*MATERIAL TO PROCESS:*
──────

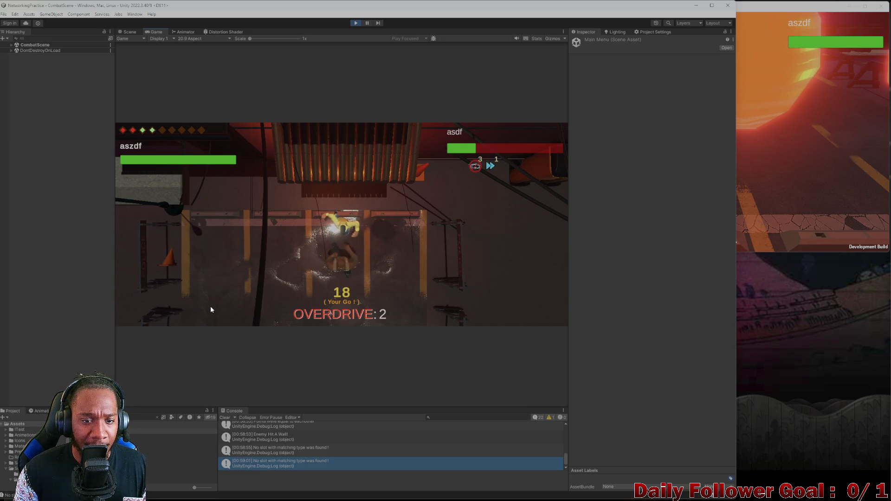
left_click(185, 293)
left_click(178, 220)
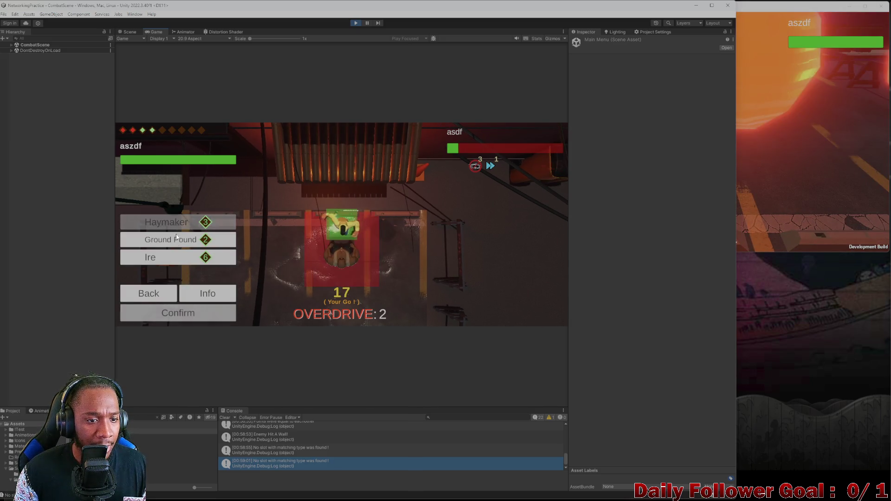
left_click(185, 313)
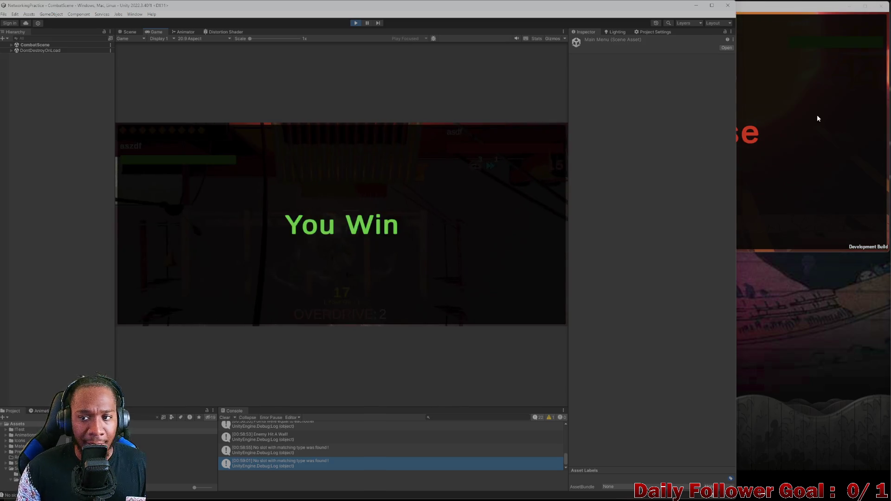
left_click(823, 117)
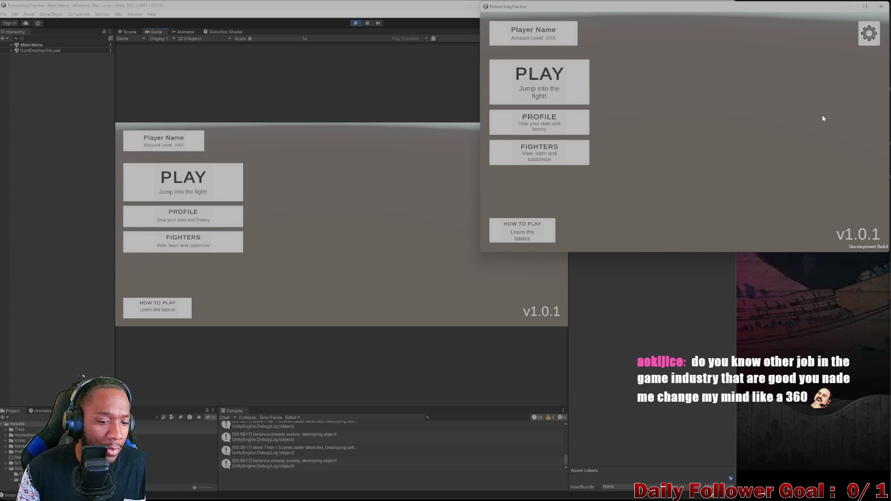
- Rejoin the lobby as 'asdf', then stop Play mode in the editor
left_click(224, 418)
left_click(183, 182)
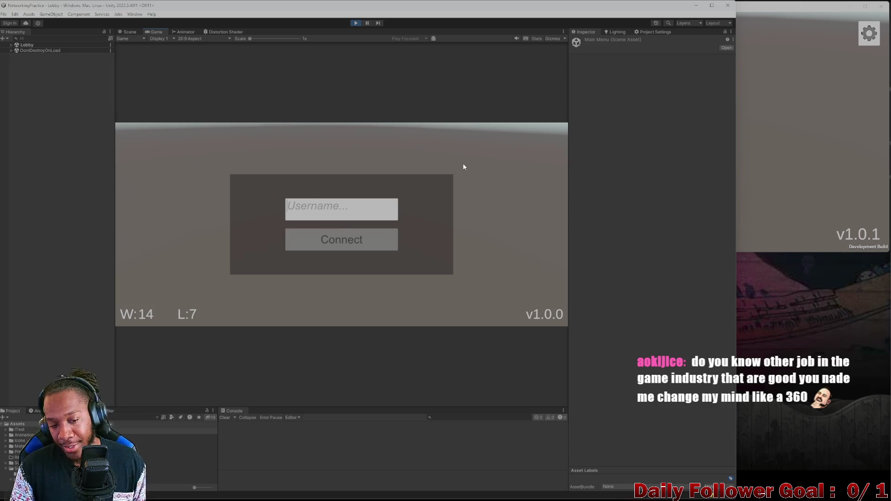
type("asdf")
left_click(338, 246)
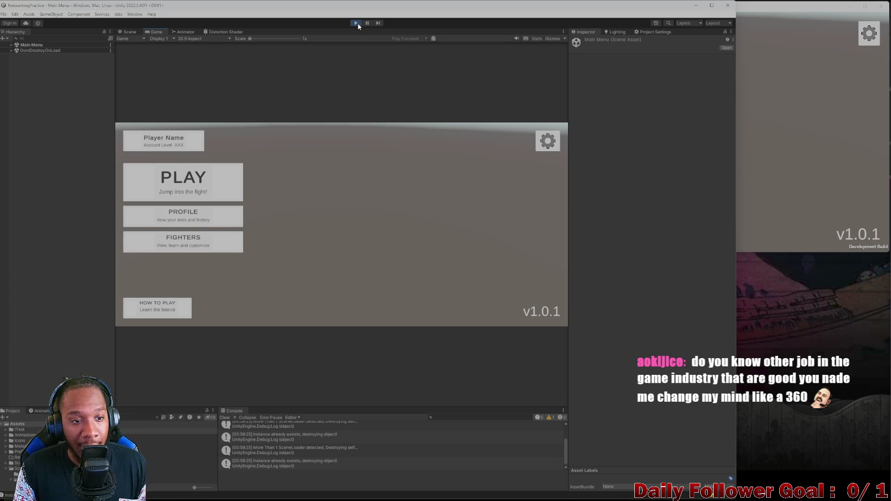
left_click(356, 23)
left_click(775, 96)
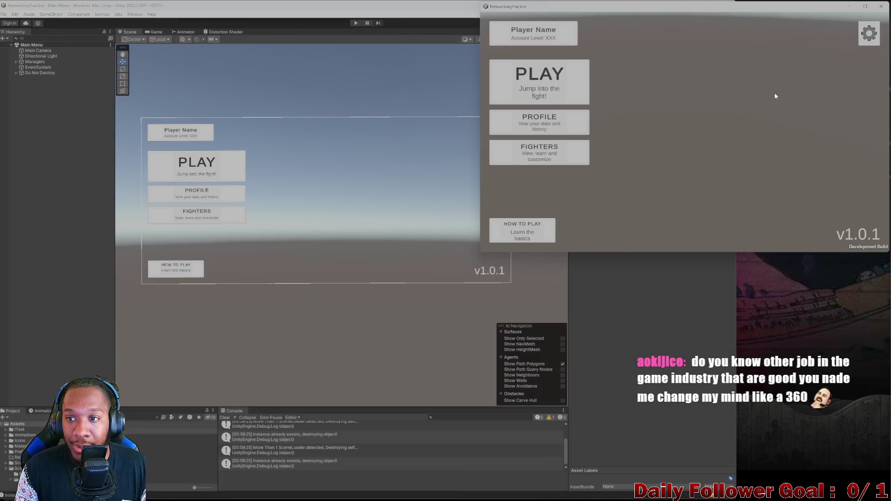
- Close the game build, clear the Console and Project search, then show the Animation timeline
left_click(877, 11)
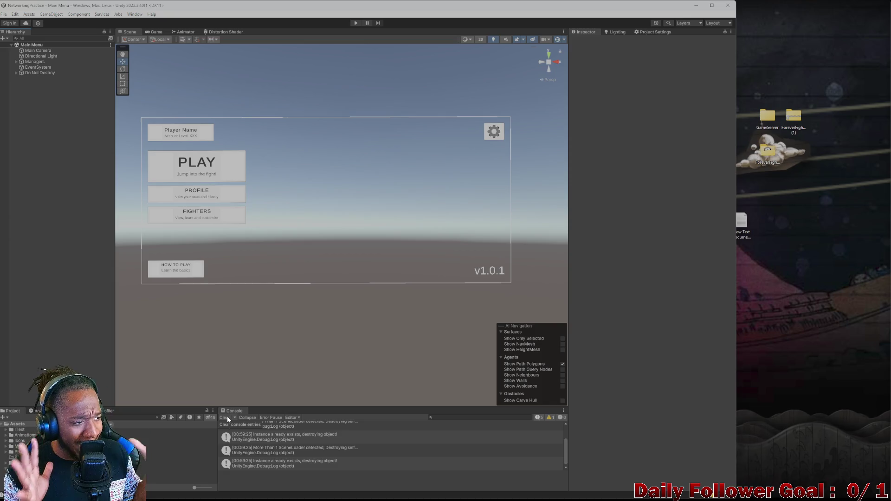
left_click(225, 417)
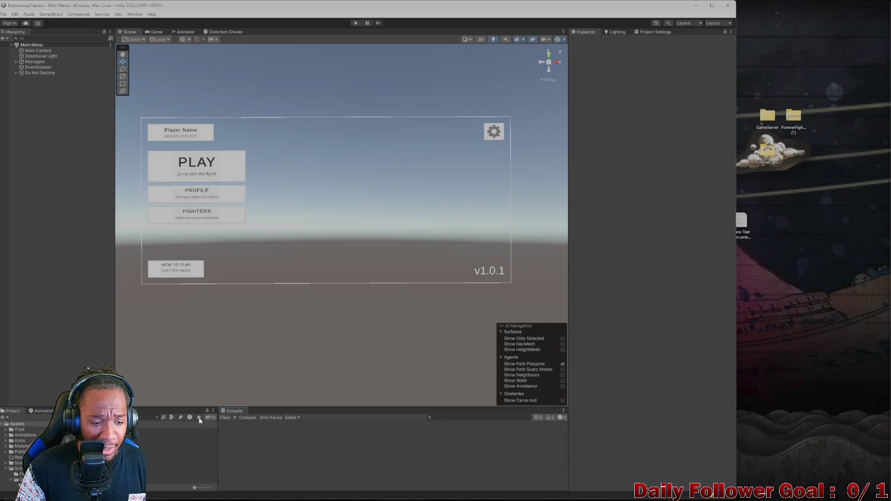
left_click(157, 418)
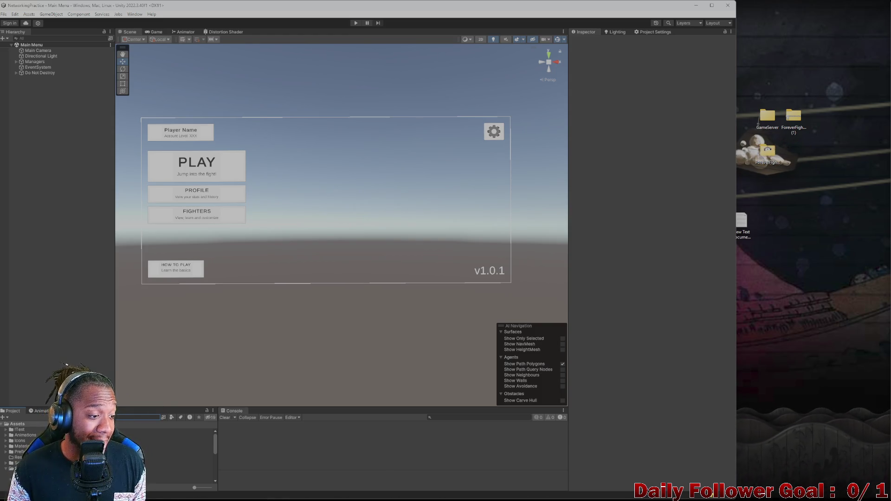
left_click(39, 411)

──────

*EXERCISE PROMPT:* Without any pictures, print the whole listing again exactly as it stands.

*RESPONSE TO THIS TASK:*
left_click(185, 293)
left_click(178, 220)
left_click(185, 313)
left_click(823, 117)
- Rejoin the lobby as 'asdf', then stop Play mode in the editor
left_click(224, 418)
left_click(183, 182)
type("asdf")
left_click(338, 246)
left_click(356, 23)
left_click(775, 96)
- Close the game build, clear the Console and Project search, then show the Animation timeline
left_click(877, 11)
left_click(225, 417)
left_click(157, 418)
left_click(39, 411)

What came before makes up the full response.